Human Action Recognition in Videos

2015-05-20 14:00
Piotr Tadeusz Bilinski
(INRIA, France)
This talk targets the automatic recognition of human actions in videos. Human action recognition is defined as a requirement to determine what human actions occur in videos. This problem is particularly hard due to enormous variations in visual and motion appearance of people and actions, camera viewpoint changes, moving background, occlusions, noise, and enormous amount of video data. Firstly, I will present two local spatio-temporal descriptors for action recognition in videos. The first descriptor is based on a covariance matrix representation, and it models linear relations between low-level features.
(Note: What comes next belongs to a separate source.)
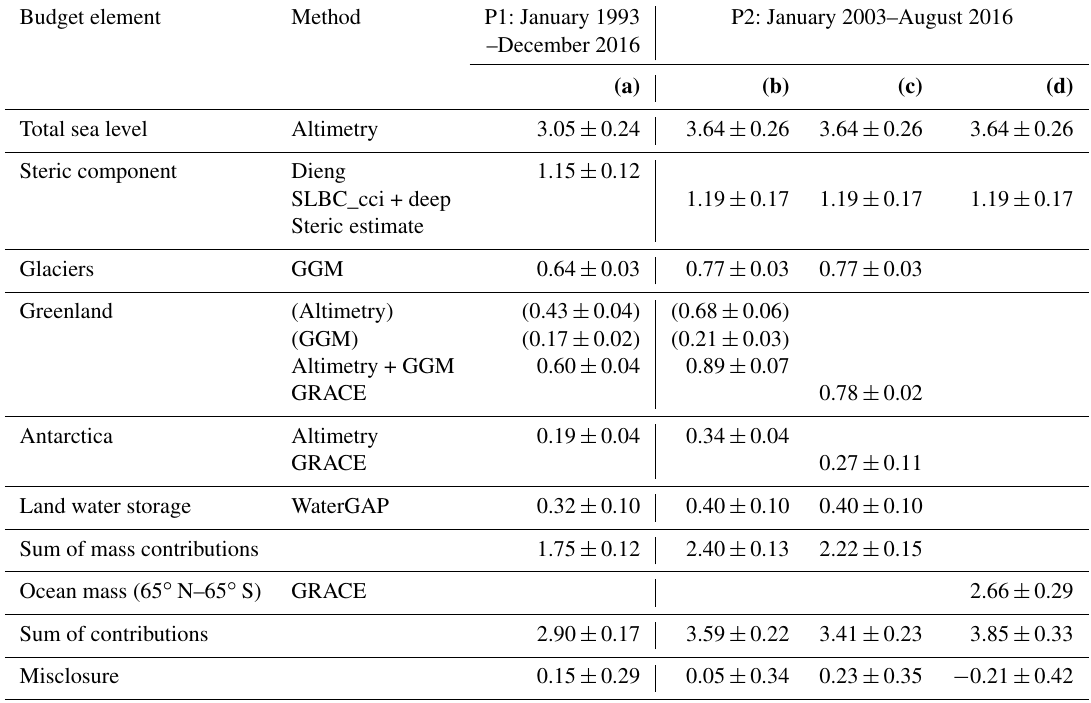
Table 4. Linear trends of the sea-level budget elements (millimetre equivalent of global mean sea level per year) for the intervals P1 (column a ) and P2 (columns b, c, d ) and their standard uncertainties. Different columns adopt alternative estimates of some of the budget elements (as indicated by line labels and footnotes), while adopting the same estimates for other elements. The estimates of total sea level, the steric contribution, and the GRACE-based OMC refer to the ocean between 65 ◦ N and 65 ◦ S, thereby excluding polar and subpolar oceans in the Arctic and the Southern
The second descriptor is based on a Brownian covariance and it models all kinds of possible relations between low-level features. Then, I will talk about two higher-level feature representations to go beyond the limitations of the local feature encoding techniques. The first representation is based on the idea of relative dense trajectories. I will present an object-centric local feature representation of motion trajectories, which allows to use the spatial information by a local feature encoding technique. The second representation captures statistics of pairwise co-occurring visual words within multi-scale feature-centric neighborhoods. The proposed contextual features based representation encodes information about local density of features, local pairwise relations among the features, and spatio-temporal order among features. Finally, I will show that the proposed techniques obtain better or similar performance in comparison to the state-of-the-art on various, real, and challenging human action recognition datasets (Weizmann, KTH, URADL, MSR Daily Activity 3D, UCF50, HMDB51, and CHU Nice Hospital).